**Request:**
Pictures stay out of the copy. Repeat exactly the lines from the first entry below through the line that contains "Page size: 1500x844.", and nothing beyond.

Stored items:
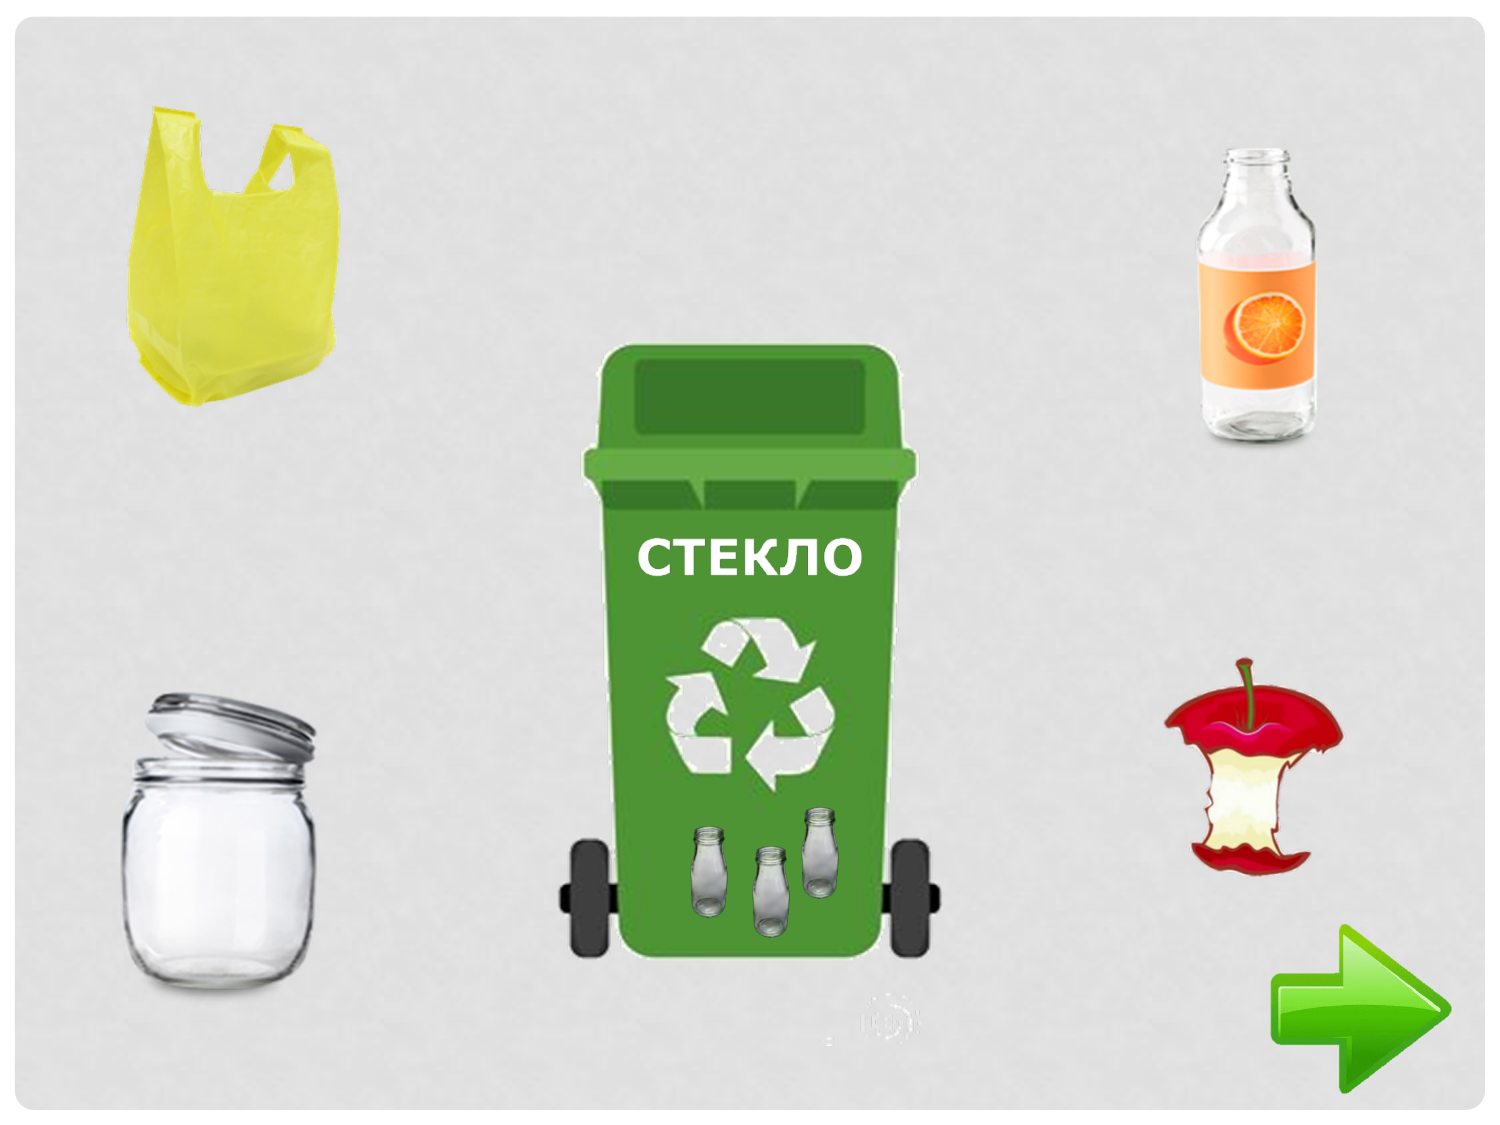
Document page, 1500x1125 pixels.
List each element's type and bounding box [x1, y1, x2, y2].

picture [106, 668, 355, 1026]
picture [1174, 125, 1324, 458]
picture [76, 102, 386, 412]
picture [1011, 615, 1500, 1102]
picture [501, 207, 999, 1047]
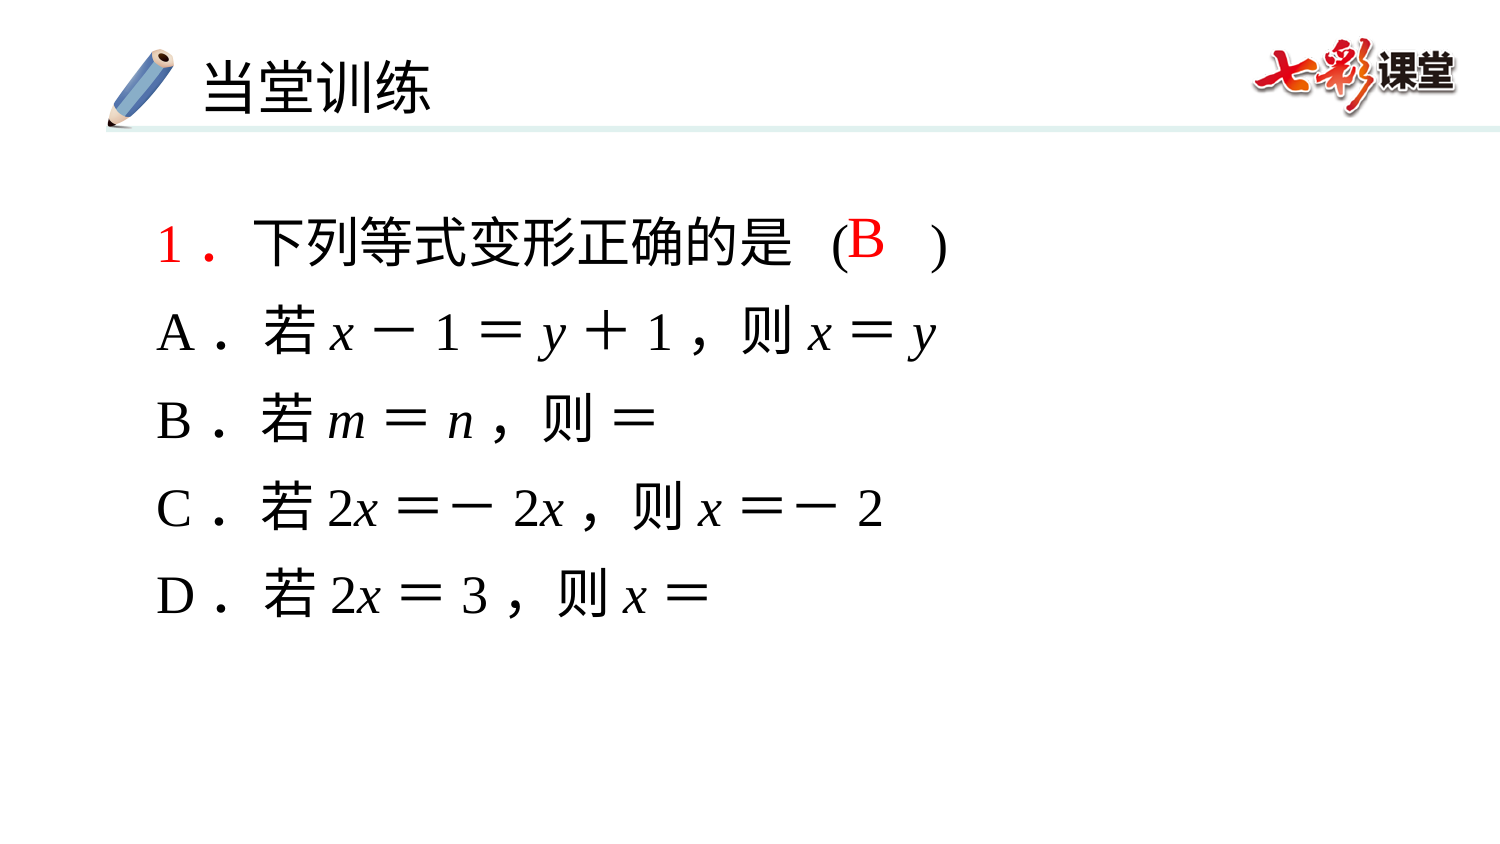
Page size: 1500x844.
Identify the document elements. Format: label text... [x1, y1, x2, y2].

picture [100, 32, 181, 146]
text_box B [833, 192, 917, 277]
picture [1249, 32, 1461, 118]
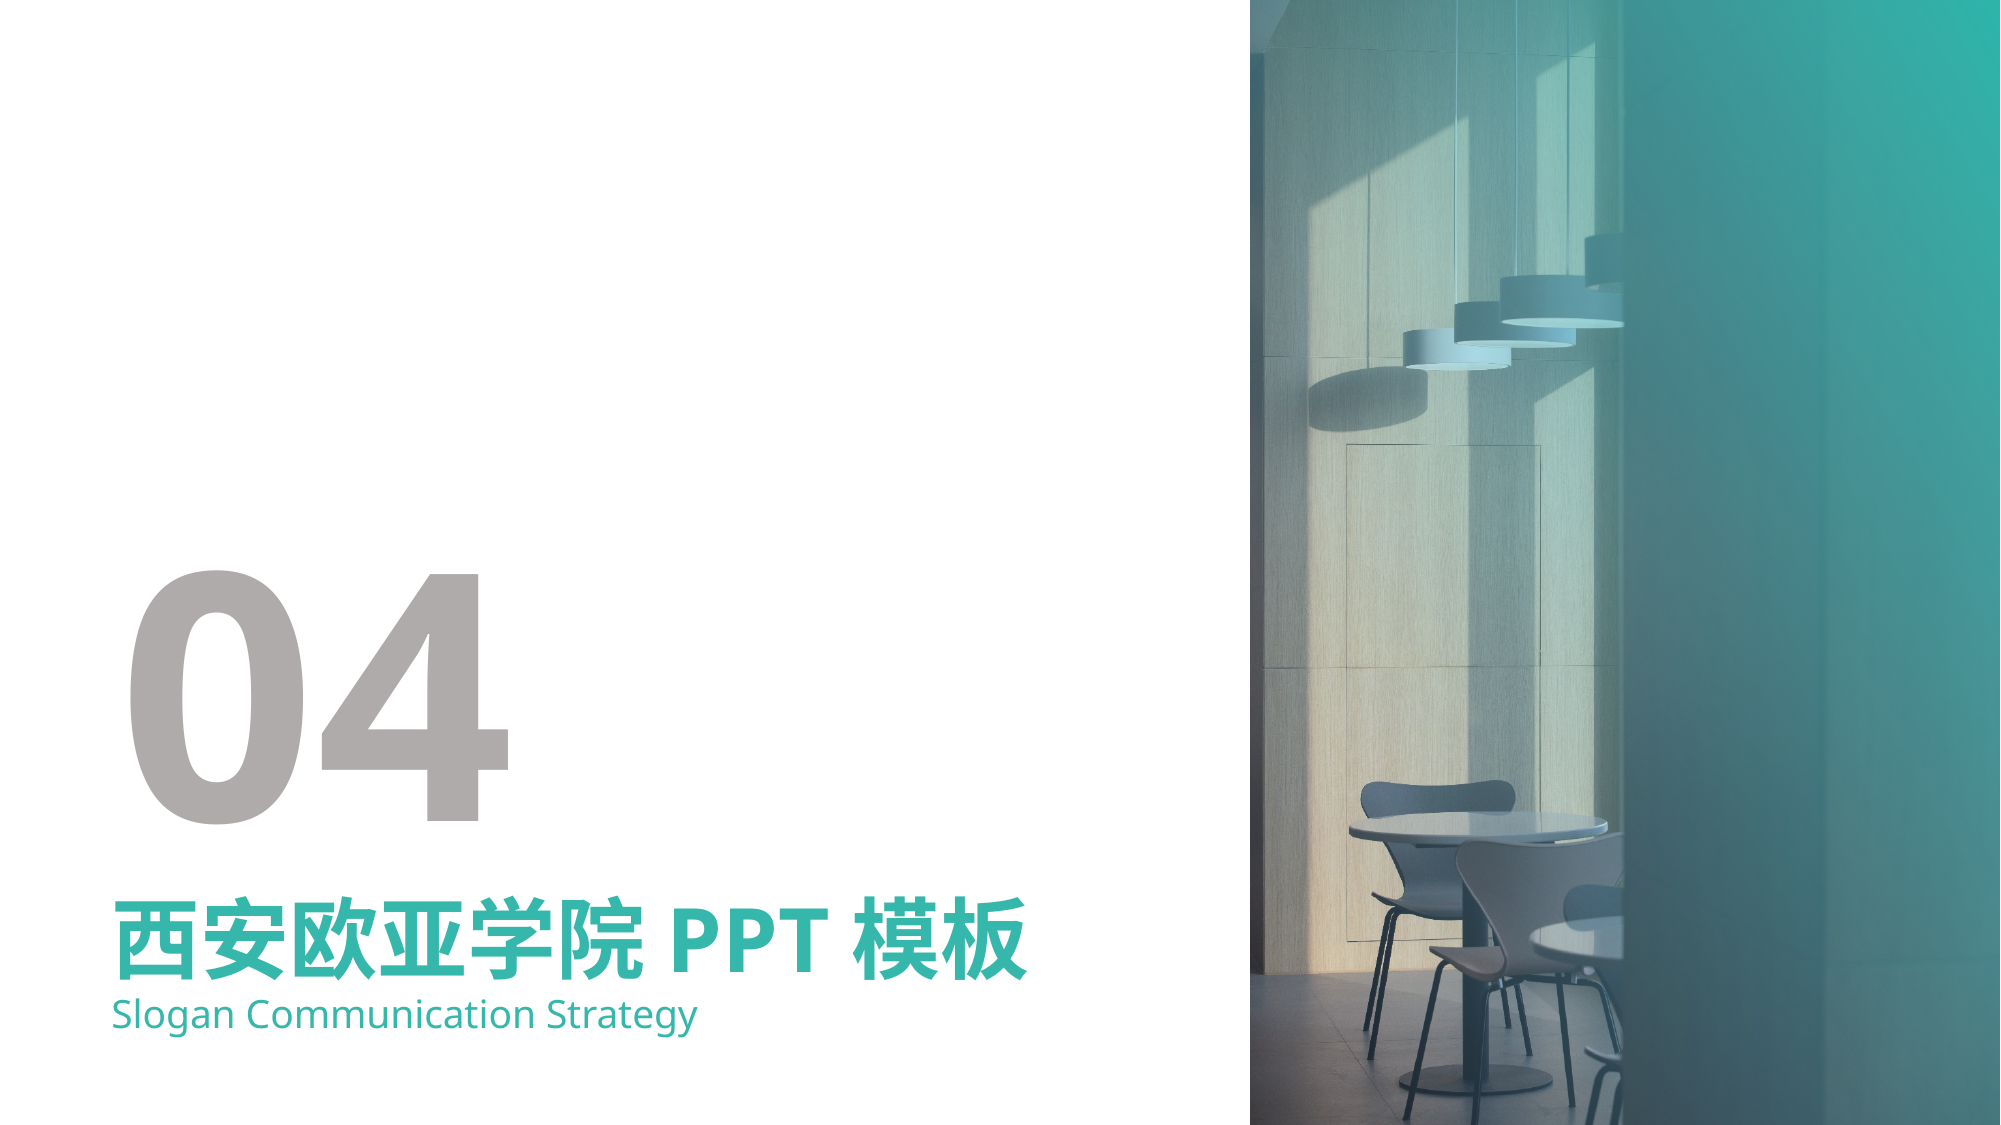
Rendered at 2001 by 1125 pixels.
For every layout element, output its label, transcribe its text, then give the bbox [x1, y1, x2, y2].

text_box 04 [104, 468, 530, 875]
picture [1249, 0, 2000, 1125]
text_box 西安欧亚学院PPT模板 Slogan Communication Strategy [96, 875, 1046, 1044]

**Your response:**
Document page, 1500x1125 pixels.
List each element's type and bounding box [x1, y1, x2, y2].

picture [106, 668, 355, 1026]
picture [1174, 125, 1324, 458]
picture [76, 102, 386, 412]
picture [1011, 615, 1500, 1102]
picture [501, 207, 999, 1047]
Page size: 1500x844.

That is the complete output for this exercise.